Text passage -
━━━━

Authors: John Dickie
The meeting between Rossi and Verro produced one of the few first-hand portraits of the Fasci leader. It is an interview influenced by Rossi’s acquired New World prejudices, as well as his readiness to indulge his Italian readers’ sentimental view of Sicily. For all that, it reveals much about what Verro and the Fasci were really like.
Other people who knew Verro describe him as a bear of a man, energetic and short-tempered with an absolute devotion to his cause. Rossi, in contrast, had a metropolitan eye for the outlandish: ‘The president of the
Fascio
is a young man of twenty-seven or twenty-eight. He genuinely has a touch of the Arab in his face, his beard, and especially his large, bulging eyes.’
Nevertheless Verro’s hope and enthusiasm shone through his responses to Rossi’s questions. ‘Our
Fascio
has about six thousand members, men and women … Our women have understood the advantages of a union of poor people so well that they now teach their children socialism.’ Rossi also discerned Verro’s political acumen. The demands set forth in Corleone had become the template for every
Fascio
on the island. They were clear and moderate: new contracts that stipulated an even split of produce between the proprietor and the peasants who rented small plots of land. Even many conservatives saw this as a fair and efficient arrangement. Most of the landowners in Corleone had accepted the deal. ‘The richest ones have not given in yet,’ Verro explained to Rossi. ‘Not so much for economic reasons; it is more out of pique. They don’t want to look as if they have given in to the
Fasci.

━━━━

Tasks and exercises -
1. For each of the statements (a), (b), and (c), state whether it agrees with the passage about Verro and the Fasci, answering yes or no and quoting the words of the passage that decide it. (a) Verro's Fascio had about six thousand members. (b) All of the landowners in Corleone had accepted the deal. (c) Rossi described Verro as a man in his forties.
2. Answer the following questions from the passage about Verro and the Fasci.
(a) How do other people who knew Verro describe him?
(b) What did the new contracts demanded by the Fasci stipulate?
(c) According to Verro, what do the women of his Fascio now teach their children?
3. Extract from the passage about Verro and the Fasci the portion starting with "Authors: John Dickie" and going on through "were really like.".

(Stored items)
━━━━

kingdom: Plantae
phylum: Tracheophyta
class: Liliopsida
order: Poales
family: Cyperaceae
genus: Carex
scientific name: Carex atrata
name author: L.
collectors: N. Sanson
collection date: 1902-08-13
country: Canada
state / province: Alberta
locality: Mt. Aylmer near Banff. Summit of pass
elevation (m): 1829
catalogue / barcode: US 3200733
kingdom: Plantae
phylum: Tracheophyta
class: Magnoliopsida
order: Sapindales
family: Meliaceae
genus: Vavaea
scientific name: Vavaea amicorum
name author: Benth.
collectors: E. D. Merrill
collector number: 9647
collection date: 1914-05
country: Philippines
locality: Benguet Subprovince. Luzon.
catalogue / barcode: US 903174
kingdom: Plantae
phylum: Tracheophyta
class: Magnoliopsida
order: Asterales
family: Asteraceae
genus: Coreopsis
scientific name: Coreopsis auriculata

━━━━

Responses to the tasks -
1.
(a) Yes: "has about six thousand members, men and women"
(b) No: "Most of the landowners in Corleone had accepted the deal."
(c) No: "is a young man of twenty-seven or twenty-eight."

2.
(a) As a bear of a man, energetic and short-tempered, with an absolute devotion to his cause.
(b) An even split of produce between the proprietor and the peasants who rented small plots of land.
(c) Socialism.

3.
Authors: John Dickie
The meeting between Rossi and Verro produced one of the few first-hand portraits of the Fasci leader. It is an interview influenced by Rossi’s acquired New World prejudices, as well as his readiness to indulge his Italian readers’ sentimental view of Sicily. For all that, it reveals much about what Verro and the Fasci were really like.